38.28 † (Ch. 23 + 38.) A Reed–Solomon codeword over $\mathrm{GF}(q)$ is the evaluation of a polynomial at $n$ points. Chapter 23 used polynomial interpolation ideas implicitly. Argue that any $k$ uncorrupted evaluation points uniquely determine a degree-$ k$ points provides the redundancy that lets a few corrupted points be overcome.

38.29 (Ch. 6 + 38.) Prove by induction on the number of parity bits $r$ that a Hamming code with $r$ parity bits has block length $n = 2^r - 1$ and carries $k = 2^r - 1 - r$ data bits. (Set up $P(r)$, take $r = 2$ as a base case giving $\mathrm{Hamming}(3,1)$, and argue the step by counting the nonzero binary columns available for the parity-check matrix.)

38.30 (Ch. 5 + 38, Deep Dive.) Prove by contradiction that a code correcting all single-bit errors must have $d_{\min} \ge 3$: assume $d_{\min} \le 2$, exhibit a received word equidistant (or ambiguously close) to two codewords under a single flip, and derive that nearest-codeword decoding cannot recover the sent word.

38.31 † (Deep Dive — the Hamming bound / sphere-packing.) Each codeword of a single-error-correcting binary code "owns" a ball of all strings within distance 1 of it; these balls are disjoint (by Theorem 38.3).
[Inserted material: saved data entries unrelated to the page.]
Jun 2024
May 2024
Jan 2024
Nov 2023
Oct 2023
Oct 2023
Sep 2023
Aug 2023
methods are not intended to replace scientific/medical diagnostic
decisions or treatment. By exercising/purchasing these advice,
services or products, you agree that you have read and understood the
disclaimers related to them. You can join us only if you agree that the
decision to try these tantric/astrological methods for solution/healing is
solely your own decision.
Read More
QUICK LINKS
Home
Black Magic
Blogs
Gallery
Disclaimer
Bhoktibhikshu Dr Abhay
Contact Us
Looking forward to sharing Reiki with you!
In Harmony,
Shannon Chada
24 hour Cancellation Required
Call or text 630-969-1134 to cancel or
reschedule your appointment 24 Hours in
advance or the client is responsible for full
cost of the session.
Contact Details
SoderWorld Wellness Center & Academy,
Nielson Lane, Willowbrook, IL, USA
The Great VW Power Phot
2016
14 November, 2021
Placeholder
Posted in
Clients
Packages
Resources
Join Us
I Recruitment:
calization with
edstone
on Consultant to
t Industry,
A radius-1 ball in $\mathrm{GF}(2)^n$ contains $1 + n$ strings (the center plus $n$ single-flips). Prove that a single-error-correcting code of block length $n$ has at most $\dfrac{2^n}{n+1}$ codewords, and verify that $\mathrm{Hamming}(7,4)$ meets this bound with equality (so it is perfect: the balls exactly tile the space).

38.32 (Deep Dive.) Show that the minimum distance of a linear code equals the smallest number of columns of its parity-check matrix $H$ that are linearly dependent (XOR to $\mathbf{0}$). Use this to re-prove $d_{\min}(\mathrm{Hamming}(7,4)) = 3$ directly from the matrix $H$ whose columns are $1, 2, \dots, 7$ in binary: argue no one or two columns are dependent, but three are.

Solutions to † and odd-numbered exercises: see appendices/answers-to-selected.md. For each proof, the rubric rewards: a precisely stated claim, correct use of the threshold theorems and Theorem 38.4, explicit appeals to the metric/field properties when needed, and a clean conclusion. For each "implement it," the rubric rewards a correct hand-derived # Expected output: and from-scratch $\mathrm{GF}(2)$ arithmetic (no library that hides the field).